WHAT YOU ARE ASKED TO DO –
Present every line of the entries below as a Markdown table with the columns Row and Line, numbering each row and leaving out any blank lines.

Saved data entries
____________________

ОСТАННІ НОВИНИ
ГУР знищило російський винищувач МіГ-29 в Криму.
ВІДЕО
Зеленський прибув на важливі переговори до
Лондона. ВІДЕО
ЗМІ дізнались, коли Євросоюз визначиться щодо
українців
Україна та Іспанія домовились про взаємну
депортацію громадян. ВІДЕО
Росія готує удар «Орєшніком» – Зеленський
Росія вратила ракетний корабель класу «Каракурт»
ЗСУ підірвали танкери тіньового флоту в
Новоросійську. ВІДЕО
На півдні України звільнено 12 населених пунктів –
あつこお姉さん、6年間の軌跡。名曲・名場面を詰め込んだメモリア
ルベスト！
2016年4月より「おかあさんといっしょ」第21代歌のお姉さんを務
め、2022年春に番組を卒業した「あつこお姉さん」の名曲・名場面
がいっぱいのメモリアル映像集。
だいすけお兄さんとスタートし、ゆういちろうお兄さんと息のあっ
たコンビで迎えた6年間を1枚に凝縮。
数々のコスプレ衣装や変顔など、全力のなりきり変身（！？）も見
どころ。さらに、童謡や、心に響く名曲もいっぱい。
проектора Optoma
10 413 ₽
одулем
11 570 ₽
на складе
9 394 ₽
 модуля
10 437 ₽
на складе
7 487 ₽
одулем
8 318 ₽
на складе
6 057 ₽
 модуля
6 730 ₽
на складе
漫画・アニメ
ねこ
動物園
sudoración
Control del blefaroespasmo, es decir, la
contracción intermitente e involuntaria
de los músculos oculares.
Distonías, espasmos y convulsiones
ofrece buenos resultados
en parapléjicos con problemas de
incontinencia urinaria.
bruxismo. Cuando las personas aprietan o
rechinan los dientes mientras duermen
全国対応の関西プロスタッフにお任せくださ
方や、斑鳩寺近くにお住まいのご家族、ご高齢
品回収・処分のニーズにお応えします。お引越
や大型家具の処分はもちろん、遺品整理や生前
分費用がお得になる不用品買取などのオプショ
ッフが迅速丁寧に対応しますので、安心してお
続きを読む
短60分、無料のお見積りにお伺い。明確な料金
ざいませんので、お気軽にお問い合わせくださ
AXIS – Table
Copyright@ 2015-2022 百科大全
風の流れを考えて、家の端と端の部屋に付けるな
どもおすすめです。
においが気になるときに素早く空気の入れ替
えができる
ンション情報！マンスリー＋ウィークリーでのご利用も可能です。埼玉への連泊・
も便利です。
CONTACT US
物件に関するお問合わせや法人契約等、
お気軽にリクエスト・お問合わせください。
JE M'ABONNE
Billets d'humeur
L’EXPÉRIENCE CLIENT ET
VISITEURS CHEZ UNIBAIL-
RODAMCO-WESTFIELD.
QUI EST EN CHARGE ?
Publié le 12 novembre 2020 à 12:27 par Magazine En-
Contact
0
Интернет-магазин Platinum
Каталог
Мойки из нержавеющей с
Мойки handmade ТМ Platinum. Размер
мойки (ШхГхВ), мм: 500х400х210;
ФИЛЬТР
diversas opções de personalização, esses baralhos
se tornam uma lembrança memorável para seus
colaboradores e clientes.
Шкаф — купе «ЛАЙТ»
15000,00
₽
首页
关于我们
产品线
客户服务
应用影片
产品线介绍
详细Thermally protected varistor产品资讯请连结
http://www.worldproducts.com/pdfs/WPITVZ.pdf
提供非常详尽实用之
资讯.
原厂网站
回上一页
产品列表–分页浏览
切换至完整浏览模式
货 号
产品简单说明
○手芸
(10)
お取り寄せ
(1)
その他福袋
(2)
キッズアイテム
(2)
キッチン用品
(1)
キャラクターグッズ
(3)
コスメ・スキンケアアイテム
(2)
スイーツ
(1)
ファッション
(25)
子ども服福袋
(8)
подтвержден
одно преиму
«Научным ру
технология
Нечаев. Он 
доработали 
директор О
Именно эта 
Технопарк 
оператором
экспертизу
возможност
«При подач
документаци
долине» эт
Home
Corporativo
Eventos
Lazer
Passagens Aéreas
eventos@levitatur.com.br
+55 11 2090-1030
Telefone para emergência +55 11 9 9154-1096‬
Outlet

____________________

ANSWER BOX –
| Row | Line |
|---|---|
| 1 | ОСТАННІ НОВИНИ |
| 2 | ГУР знищило російський винищувач МіГ-29 в Криму. |
| 3 | ВІДЕО |
| 4 | Зеленський прибув на важливі переговори до |
| 5 | Лондона. ВІДЕО |
| 6 | ЗМІ дізнались, коли Євросоюз визначиться щодо |
| 7 | українців |
| 8 | Україна та Іспанія домовились про взаємну |
| 9 | депортацію громадян. ВІДЕО |
| 10 | Росія готує удар «Орєшніком» – Зеленський |
| 11 | Росія вратила ракетний корабель класу «Каракурт» |
| 12 | ЗСУ підірвали танкери тіньового флоту в |
| 13 | Новоросійську. ВІДЕО |
| 14 | На півдні України звільнено 12 населених пунктів – |
| 15 | あつこお姉さん、6年間の軌跡。名曲・名場面を詰め込んだメモリア |
| 16 | ルベスト！ |
| 17 | 2016年4月より「おかあさんといっしょ」第21代歌のお姉さんを務 |
| 18 | め、2022年春に番組を卒業した「あつこお姉さん」の名曲・名場面 |
| 19 | がいっぱいのメモリアル映像集。 |
| 20 | だいすけお兄さんとスタートし、ゆういちろうお兄さんと息のあっ |
| 21 | たコンビで迎えた6年間を1枚に凝縮。 |
| 22 | 数々のコスプレ衣装や変顔など、全力のなりきり変身（！？）も見 |
| 23 | どころ。さらに、童謡や、心に響く名曲もいっぱい。 |
| 24 | проектора Optoma |
| 25 | 10 413 ₽ |
| 26 | одулем |
| 27 | 11 570 ₽ |
| 28 | на складе |
| 29 | 9 394 ₽ |
| 30 |  модуля |
| 31 | 10 437 ₽ |
| 32 | на складе |
| 33 | 7 487 ₽ |
| 34 | одулем |
| 35 | 8 318 ₽ |
| 36 | на складе |
| 37 | 6 057 ₽ |
| 38 |  модуля |
| 39 | 6 730 ₽ |
| 40 | на складе |
| 41 | 漫画・アニメ |
| 42 | ねこ |
| 43 | 動物園 |
| 44 | sudoración |
| 45 | Control del blefaroespasmo, es decir, la |
| 46 | contracción intermitente e involuntaria |
| 47 | de los músculos oculares. |
| 48 | Distonías, espasmos y convulsiones |
| 49 | ofrece buenos resultados |
| 50 | en parapléjicos con problemas de |
| 51 | incontinencia urinaria. |
| 52 | bruxismo. Cuando las personas aprietan o |
| 53 | rechinan los dientes mientras duermen |
| 54 | 全国対応の関西プロスタッフにお任せくださ |
| 55 | 方や、斑鳩寺近くにお住まいのご家族、ご高齢 |
| 56 | 品回収・処分のニーズにお応えします。お引越 |
| 57 | や大型家具の処分はもちろん、遺品整理や生前 |
| 58 | 分費用がお得になる不用品買取などのオプショ |
| 59 | ッフが迅速丁寧に対応しますので、安心してお |
| 60 | 続きを読む |
| 61 | 短60分、無料のお見積りにお伺い。明確な料金 |
| 62 | ざいませんので、お気軽にお問い合わせくださ |
| 63 | AXIS – Table |
| 64 | Copyright@ 2015-2022 百科大全 |
| 65 | 風の流れを考えて、家の端と端の部屋に付けるな |
| 66 | どもおすすめです。 |
| 67 | においが気になるときに素早く空気の入れ替 |
| 68 | えができる |
| 69 | ンション情報！マンスリー＋ウィークリーでのご利用も可能です。埼玉への連泊・ |
| 70 | も便利です。 |
| 71 | CONTACT US |
| 72 | 物件に関するお問合わせや法人契約等、 |
| 73 | お気軽にリクエスト・お問合わせください。 |
| 74 | JE M'ABONNE |
| 75 | Billets d'humeur |
| 76 | L’EXPÉRIENCE CLIENT ET |
| 77 | VISITEURS CHEZ UNIBAIL- |
| 78 | RODAMCO-WESTFIELD. |
| 79 | QUI EST EN CHARGE ? |
| 80 | Publié le 12 novembre 2020 à 12:27 par Magazine En- |
| 81 | Contact |
| 82 | 0 |
| 83 | Интернет-магазин Platinum |
| 84 | Каталог |
| 85 | Мойки из нержавеющей с |
| 86 | Мойки handmade ТМ Platinum. Размер |
| 87 | мойки (ШхГхВ), мм: 500х400х210; |
| 88 | ФИЛЬТР |
| 89 | diversas opções de personalização, esses baralhos |
| 90 | se tornam uma lembrança memorável para seus |
| 91 | colaboradores e clientes. |
| 92 | Шкаф — купе «ЛАЙТ» |
| 93 | 15000,00 |
| 94 | ₽ |
| 95 | 首页 |
| 96 | 关于我们 |
| 97 | 产品线 |
| 98 | 客户服务 |
| 99 | 应用影片 |
| 100 | 产品线介绍 |
| 101 | 详细Thermally protected varistor产品资讯请连结 |
| 102 | http://www.worldproducts.com/pdfs/WPITVZ.pdf |
| 103 | 提供非常详尽实用之 |
| 104 | 资讯. |
| 105 | 原厂网站 |
| 106 | 回上一页 |
| 107 | 产品列表–分页浏览 |
| 108 | 切换至完整浏览模式 |
| 109 | 货 号 |
| 110 | 产品简单说明 |
| 111 | ○手芸 |
| 112 | (10) |
| 113 | お取り寄せ |
| 114 | (1) |
| 115 | その他福袋 |
| 116 | (2) |
| 117 | キッズアイテム |
| 118 | (2) |
| 119 | キッチン用品 |
| 120 | (1) |
| 121 | キャラクターグッズ |
| 122 | (3) |
| 123 | コスメ・スキンケアアイテム |
| 124 | (2) |
| 125 | スイーツ |
| 126 | (1) |
| 127 | ファッション |
| 128 | (25) |
| 129 | 子ども服福袋 |
| 130 | (8) |
| 131 | подтвержден |
| 132 | одно преиму |
| 133 | «Научным ру |
| 134 | технология |
| 135 | Нечаев. Он  |
| 136 | доработали  |
| 137 | директор О |
| 138 | Именно эта  |
| 139 | Технопарк  |
| 140 | оператором |
| 141 | экспертизу |
| 142 | возможност |
| 143 | «При подач |
| 144 | документаци |
| 145 | долине» эт |
| 146 | Home |
| 147 | Corporativo |
| 148 | Eventos |
| 149 | Lazer |
| 150 | Passagens Aéreas |
| 151 | eventos@levitatur.com.br |
| 152 | +55 11 2090-1030 |
| 153 | Telefone para emergência +55 11 9 9154-1096‬ |
| 154 | Outlet |